Data entries:
* * *

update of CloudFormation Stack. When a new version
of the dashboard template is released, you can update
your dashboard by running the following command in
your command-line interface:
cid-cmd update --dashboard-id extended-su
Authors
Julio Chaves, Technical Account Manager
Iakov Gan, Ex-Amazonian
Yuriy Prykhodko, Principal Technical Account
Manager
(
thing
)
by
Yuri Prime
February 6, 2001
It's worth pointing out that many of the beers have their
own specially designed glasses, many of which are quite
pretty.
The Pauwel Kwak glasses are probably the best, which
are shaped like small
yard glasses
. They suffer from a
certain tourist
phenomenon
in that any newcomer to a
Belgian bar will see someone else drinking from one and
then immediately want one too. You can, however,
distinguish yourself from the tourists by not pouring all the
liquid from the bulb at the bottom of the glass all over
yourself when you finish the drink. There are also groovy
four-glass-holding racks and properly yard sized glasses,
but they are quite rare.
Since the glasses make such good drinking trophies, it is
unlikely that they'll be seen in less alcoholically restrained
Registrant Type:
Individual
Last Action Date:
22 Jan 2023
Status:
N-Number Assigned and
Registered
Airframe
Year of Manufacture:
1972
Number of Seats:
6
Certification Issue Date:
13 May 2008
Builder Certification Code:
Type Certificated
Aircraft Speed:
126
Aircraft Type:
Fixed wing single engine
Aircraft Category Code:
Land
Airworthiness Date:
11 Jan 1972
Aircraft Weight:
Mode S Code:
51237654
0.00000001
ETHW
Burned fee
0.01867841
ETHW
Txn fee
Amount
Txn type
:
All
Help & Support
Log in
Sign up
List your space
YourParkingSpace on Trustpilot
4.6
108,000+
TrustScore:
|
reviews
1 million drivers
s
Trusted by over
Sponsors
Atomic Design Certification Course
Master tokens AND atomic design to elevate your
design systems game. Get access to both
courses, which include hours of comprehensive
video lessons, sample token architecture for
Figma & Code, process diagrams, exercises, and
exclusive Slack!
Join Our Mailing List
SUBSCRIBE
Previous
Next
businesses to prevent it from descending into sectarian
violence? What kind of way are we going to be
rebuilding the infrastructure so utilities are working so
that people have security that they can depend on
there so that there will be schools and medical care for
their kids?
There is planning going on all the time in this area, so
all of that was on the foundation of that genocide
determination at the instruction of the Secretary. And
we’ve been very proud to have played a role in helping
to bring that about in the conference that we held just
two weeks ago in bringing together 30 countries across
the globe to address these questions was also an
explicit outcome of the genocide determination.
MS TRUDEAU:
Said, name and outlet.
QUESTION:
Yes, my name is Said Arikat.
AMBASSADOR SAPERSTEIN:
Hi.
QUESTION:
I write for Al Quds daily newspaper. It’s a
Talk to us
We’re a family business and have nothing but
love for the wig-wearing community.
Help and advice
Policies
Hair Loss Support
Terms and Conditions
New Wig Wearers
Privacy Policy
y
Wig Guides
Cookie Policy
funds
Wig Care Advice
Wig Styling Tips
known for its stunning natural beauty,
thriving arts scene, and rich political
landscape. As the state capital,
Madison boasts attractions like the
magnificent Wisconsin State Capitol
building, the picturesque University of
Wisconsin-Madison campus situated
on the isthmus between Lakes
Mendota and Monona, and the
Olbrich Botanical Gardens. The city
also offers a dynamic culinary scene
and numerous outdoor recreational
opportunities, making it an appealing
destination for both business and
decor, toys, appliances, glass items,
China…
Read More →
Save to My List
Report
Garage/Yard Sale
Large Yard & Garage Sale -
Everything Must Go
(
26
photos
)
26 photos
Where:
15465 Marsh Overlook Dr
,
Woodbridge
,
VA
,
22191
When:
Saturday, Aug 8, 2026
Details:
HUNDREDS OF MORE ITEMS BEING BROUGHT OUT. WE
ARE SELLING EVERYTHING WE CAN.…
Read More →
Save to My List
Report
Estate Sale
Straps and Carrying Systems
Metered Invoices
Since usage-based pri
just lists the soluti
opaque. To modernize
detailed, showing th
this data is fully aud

* * *

How many lines in the records above contain the word "Madison"? Answer with the number alone.

2